Introduction
La Guerre d'Algérie, souvent qualifiée en France d'« événements » ou d'« opérations de maintien de l'ordre » jusqu'en 1999, est un conflit de décolonisation qui s'est déroulé du 1er novembre 1954 au 19 mars 1962. Elle oppose les nationalistes algériens, principalement regroupés dans le Front de Libération Nationale (FLN) et son bras armé, l'Armée de Libération Nationale (ALN), à l'État français. L'Algérie, considérée comme une partie intégrante du territoire français (départements français), abritait une importante population de colons européens, les Pieds-Noirs, ce qui rendit la séparation particulièrement violente et complexe.
Description
Le conflit débute par une série d'attentats coordonnés le 1er novembre 1954 (la Toussaint rouge). Il se caractérise par une guerre asymétrique : le FLN mène une guérilla et une campagne de terrorisme en milieu urbain et rural, tandis que l'armée française, forte de près de 500 000 hommes à son apogée, répond par des opérations de ratissage massives, des camps de regroupement de populations et une systématisation de la torture pour obtenir des renseignements. La bataille d'Alger en 1957 est un épisode emblématique de cette violence urbaine.
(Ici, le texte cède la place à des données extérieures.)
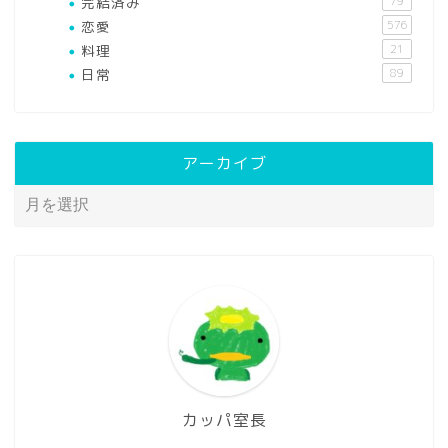
完結済み
79
恋愛
576
料理
21
日常
89
アーカイブ
カッパ室長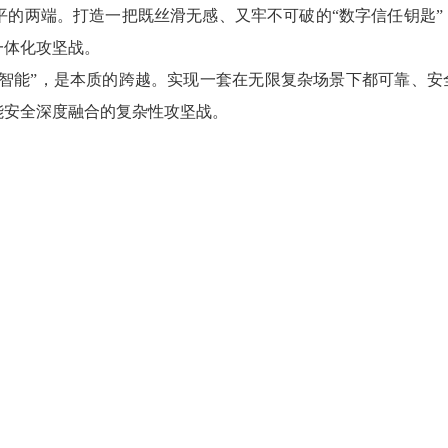
全是天平的两端。打造一把既丝滑无感、又牢不可破的“数字信任钥匙”
一体化攻坚战。
辅助”到“智能”，是本质的跨越。实现一套在无限复杂场景下都可靠、安
能安全深度融合的复杂性攻坚战。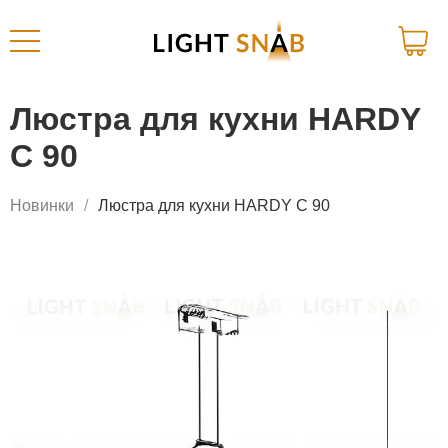
Люстра для кухни HARDY
C 90
Новинки
Люстра для кухни HARDY C 90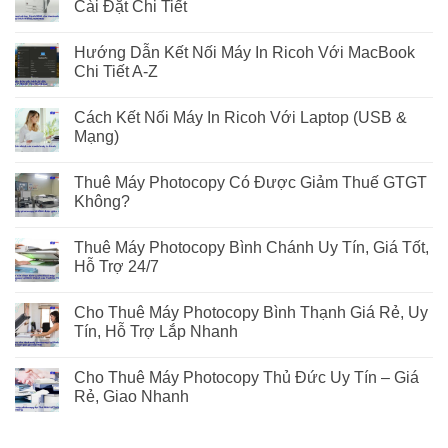
Cài Đặt Chi Tiết
Hướng Dẫn Kết Nối Máy In Ricoh Với MacBook
Chi Tiết A-Z
Cách Kết Nối Máy In Ricoh Với Laptop (USB &
Mạng)
Thuê Máy Photocopy Có Được Giảm Thuế GTGT
Không?
Thuê Máy Photocopy Bình Chánh Uy Tín, Giá Tốt,
Hỗ Trợ 24/7
Cho Thuê Máy Photocopy Bình Thạnh Giá Rẻ, Uy
Tín, Hỗ Trợ Lắp Nhanh
Cho Thuê Máy Photocopy Thủ Đức Uy Tín – Giá
Rẻ, Giao Nhanh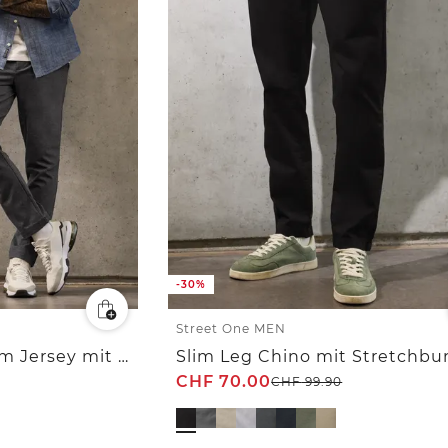
-30%
Street One MEN
Chino aus elastischem Jersey mit Flexbund
Slim Leg Chino mit Stretchbu
CHF
70.00
CHF
99.90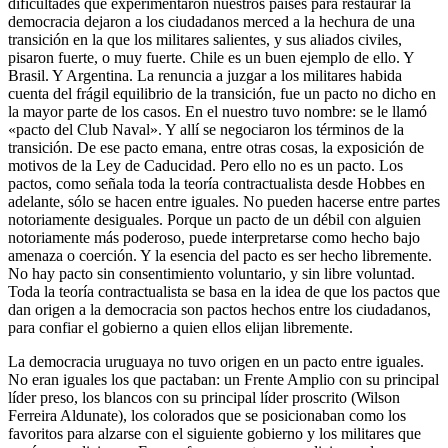
dificultades que experimentaron nuestros países para restaurar la
democracia dejaron a los ciudadanos merced a la hechura de una
transición en la que los militares salientes, y sus aliados civiles,
pisaron fuerte, o muy fuerte. Chile es un buen ejemplo de ello. Y
Brasil. Y Argentina. La renuncia a juzgar a los militares habida
cuenta del frágil equilibrio de la transición, fue un pacto no dicho en
la mayor parte de los casos. En el nuestro tuvo nombre: se le llamó
«pacto del Club Naval». Y allí se negociaron los términos de la
transición. De ese pacto emana, entre otras cosas, la exposición de
motivos de la Ley de Caducidad. Pero ello no es un pacto. Los
pactos, como señala toda la teoría contractualista desde Hobbes en
adelante, sólo se hacen entre iguales. No pueden hacerse entre partes
notoriamente desiguales. Porque un pacto de un débil con alguien
notoriamente más poderoso, puede interpretarse como hecho bajo
amenaza o coerción. Y la esencia del pacto es ser hecho libremente.
No hay pacto sin consentimiento voluntario, y sin libre voluntad.
Toda la teoría contractualista se basa en la idea de que los pactos que
dan origen a la democracia son pactos hechos entre los ciudadanos,
para confiar el gobierno a quien ellos elijan libremente.
La democracia uruguaya no tuvo origen en un pacto entre iguales.
No eran iguales los que pactaban: un Frente Amplio con su principal
líder preso, los blancos con su principal líder proscrito (Wilson
Ferreira Aldunate), los colorados que se posicionaban como los
favoritos para alzarse con el siguiente gobierno y los militares que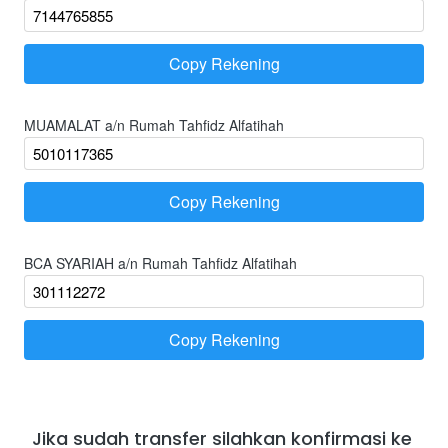
Copy Rekening
`
MUAMALAT a/n Rumah Tahfidz Alfatihah
Copy Rekening
`
BCA SYARIAH a/n Rumah Tahfidz Alfatihah
Copy Rekening
`
Jika sudah transfer silahkan konfirmasi ke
Le conflit s'internationalise, le FLN obtenant des soutiens dans le monde arabe, au sein du bloc communiste et à l'ONU. En France, il divise profondément l'opinion publique et la classe politique, menant à la chute de la IVe République et au retour au pouvoir du général de Gaulle en 1958.
Histoire
Après des années de tensions et de revendications nationalistes, la guerre est officiellement déclenchée par le FLN en 1954. La France intensifie son effort militaire sans parvenir à écraser la rébellion. L'instabilité politique culmine avec la crise de mai 1958 à Alger, où un comité de salut public exige le retour de de Gaulle pour maintenir l'Algérie française. De Gaulle, initialement ambigu, évolue vers l'idée de l'autodétermination, provoquant la colère des Pieds-Noirs et d'une partie de l'armée (putsch des généraux en avril 1961, création de l'OAS - Organisation armée secrète - qui pratique le terrorisme pour s'y opposer). Les négociations secrètes aboutissent aux accords d'Évian, signés le 18 mars 1962, qui prévoient un cessez-le-feu et l'indépendance. Le référendum d'autodétermination en Algérie approuve massivement les accords. L'indépendance est proclamée le 5 juillet 1962. Le conflit s'achève par un exode massif et traumatique des Pieds-Noirs et des Harkis (Algériens ayant combattu pour la France), dont beaucoup sont abandonnés aux représailles.
Caracteristiques
Cette guerre présente plusieurs traits distinctifs : elle est à la fois une guerre de décolonisation, une guerre civile (entre indépendantistes, messalistes du MNA, et entre Algériens pro et anti-FLN), et un conflit interne à la France métropolitaine (oppositions politiques, actions de l'OAS). L'usage systématique et institutionnalisé de la torture par l'armée française pour briser les réseaux du FLN constitue un aspect controversé et longtemps occulté. C'est aussi une guerre médiatique, où la photographie et le reportage jouent un rôle important dans la mobilisation des opinions. Enfin, elle ne fut officiellement reconnue comme une « guerre » par l'Assemblée nationale française que le 18 octobre 1999.
Importance
La Guerre d'Algérie est un événement fondateur pour l'Algérie indépendante, dont le régime et l'identité nationale se sont construits autour de la mémoire de la révolution. Pour la France, elle marque la fin de l'empire colonial et le recentrage sur l'Europe (CEE). Elle a provoqué une crise morale et politique durable, obligeant à un travail de mémoire lent et douloureux sur la torture, l'abandon des Harkis et les traumatismes des deux communautés. Les relations franco-algériennes restent encore aujourd'hui marquées par ce passé, avec des contentieux mémoriels récurrents. Le conflit a également influencé les théories de la guerre contre-insurrectionnelle dans le monde.